Si la intención de la autobiografía era poner las cosas en claro, la misión está lejos de verse cumplida. "Bob Dylan fue una gran influencia... Una de las cosas en las que nos introdujo fue en furmar pot (marihuana)", sostiene, por ejemplo, Paul, respaldado por Ringo, para ser desmentidos de inmediato por declaraciones de John que George complementa: "Probamos por primera vez la marihuana en 1960 gracias a un baterista más viejo de otra banda en Liverpool". La obra es una herramienta útil para rememorar su maduración tanto humana como musical en Hamburgo (George: "A fines de los años 50, en Inglaterra era díficil tener sexo. Las chicas usaban todo tipo de corpiños y corsets que parecían construidos de acero reforzado"); los tours en camioneta por las rutas de un país que no había escuchado hablar aún de las autopistas. Y cómo los Beatles pasaron de tener que cargar sus propios amplificadores hasta el escenario a tocar para la realeza y hacer una sesión de improvisación con Elvis Presley poco después de que El Rey, temeroso de verse eclipsado por el cuarteto británico, utilizara sus contactos en el FBI para tratar, en vano, de que se les negara la visa de entrada a los Estados Unidos. También sirve para redescubrir con anécdotas la cándida y muchas veces olvidada personalidad de Ringo. Como el día en el que, en medio de una gira, se les dijo que el avión listo para llevarlos a un concierto tenía sólo tres asientos y Ringo se ofreció a ir parado. O cuando tras un accidente con un bote que él estaba piloteando, se excusó diciendo que no sabía que no tenía frenos.

Las voces de los cuatro Beatles han sido compaginadas para dar la sensación de una conversación en la cual participa John en todo momento, aun cuando ya han pasado 20 años de su trágico asesinato frente al Dakota Building. A ellos se suman declaraciones de su asistente Neil Aspinall, del productor musical George Martin y de su vocero Derek Taylor, fallecido hace dos años.

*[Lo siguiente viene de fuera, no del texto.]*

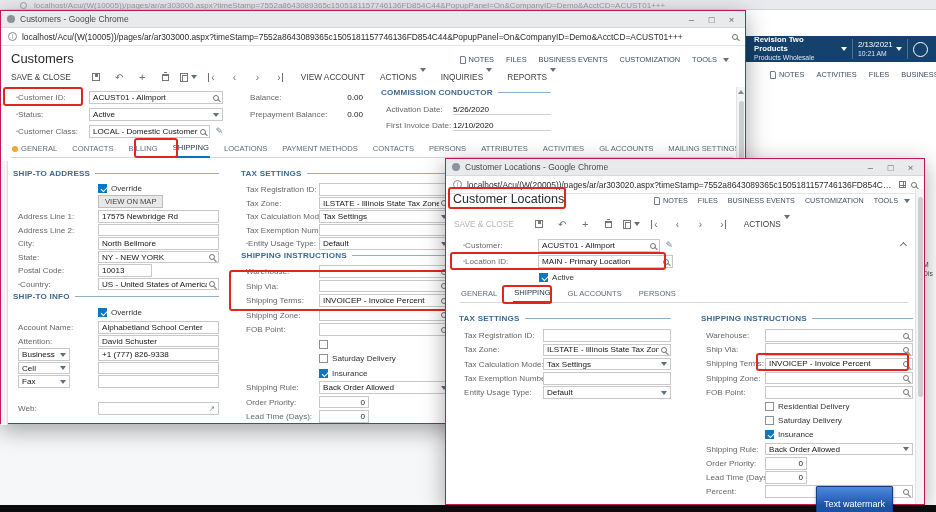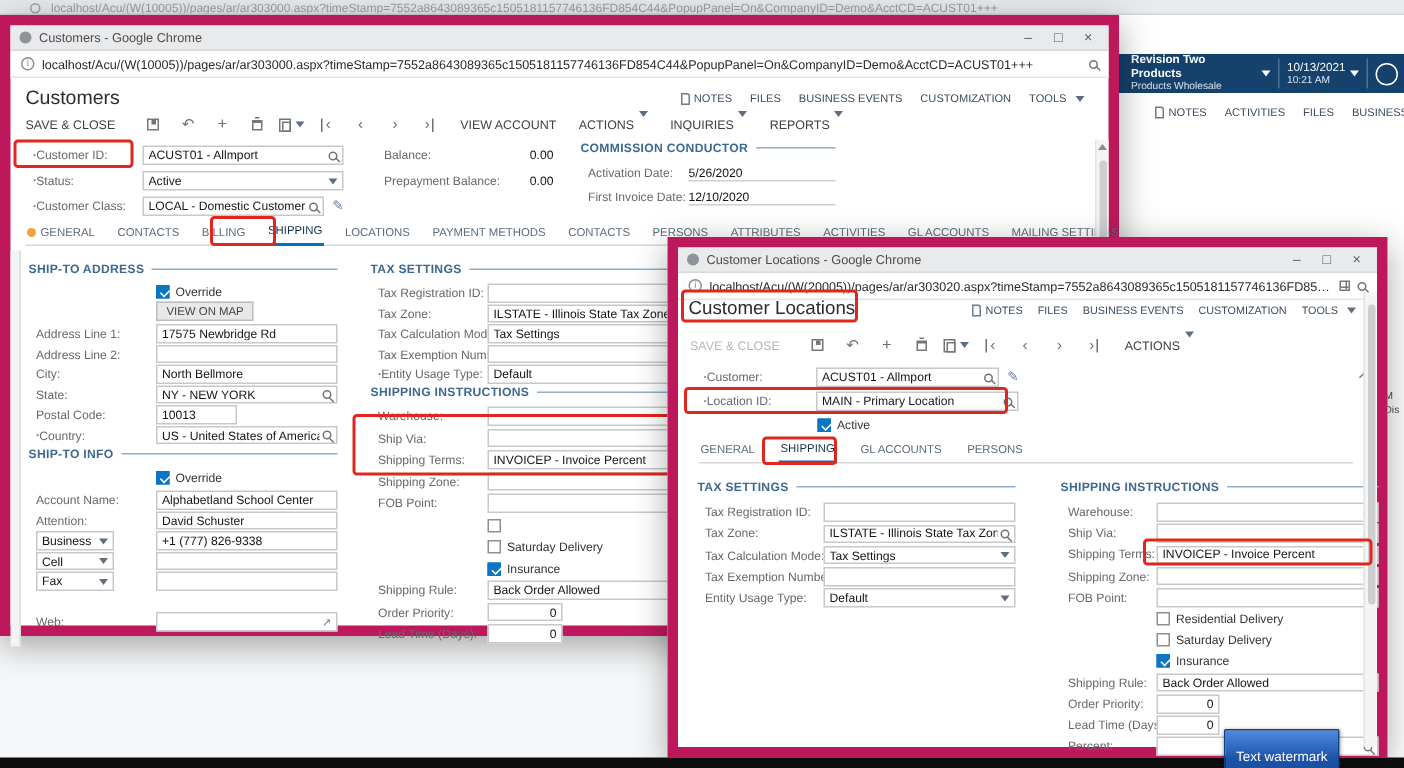--- a/index.html
+++ b/index.html
@@ -7,7 +7,7 @@
 body{position:relative;background:#f6f7f8;font-family:"Liberation Sans","DejaVu Sans",sans-serif;color:#222}
 .abs{position:absolute}
 
-.window{position:absolute;background:#fff;border:7px solid #be185d;box-shadow:0 6px 22px rgba(0,0,0,.35)}
+.window{position:absolute;background:#fff;border:1px solid #be185d;box-shadow:0 6px 22px rgba(0,0,0,.35)}
 .tbar{height:17px;background:#e9eaec;border-bottom:1px solid #d7d8da;display:flex;align-items:center;padding:0 6px;gap:5px}
 .tbar .t{font-size:8.5px;color:#4a4a4a;flex:1;white-space:nowrap;overflow:hidden}
 .wc{width:15px;text-align:center;font-size:9.5px;color:#5f5f5f;line-height:15px}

Yoko Ono, si bien contribuyó suministrando material y sacará provecho de los derechos de autor, no dice una sola palabra.

Tal ha sido, sin embargo, el esfuerzo por mantener viva la presencia del autor de Imagine que la edición culmina con una página en blanco con una rima de su puño, sin duda escrita en otras circunstancias: "By hook or by crook, I´II be last in this book - John Lennon" ("Por gancho o por engaño seré el último en este libro - John Lennon").

Pero esa supuesta magia no deja de mostrar señales de artificio. "Yo me pregunto si los Beatles son las personas más adecuadas para contar su propia historia -estima Tim Riley, autor de Dime por qué: un comentario sobre los Beatles-. Muchas veces la gente que está en el centro de la tormenta no es la más indicada para decir de dónde proviene el viento."

Cuando se le preguntó una vez a John qué pensaba hacer cuando cumpliera los 64 años (en alusión a la canción When I´m sixty four), él contestó: "Vivir con Yoko en alguna isla afuera de la costa de Irlanda... echándole una mirada a nuestro álbum de recortes". Restan sólo cuatro años para la fecha en la que se habría concretado ese pronóstico. John faltará a la cita, pero este nuevo libro, más que la Biblia de los Beatles, se parece mucho al álbum al que hacía referencia.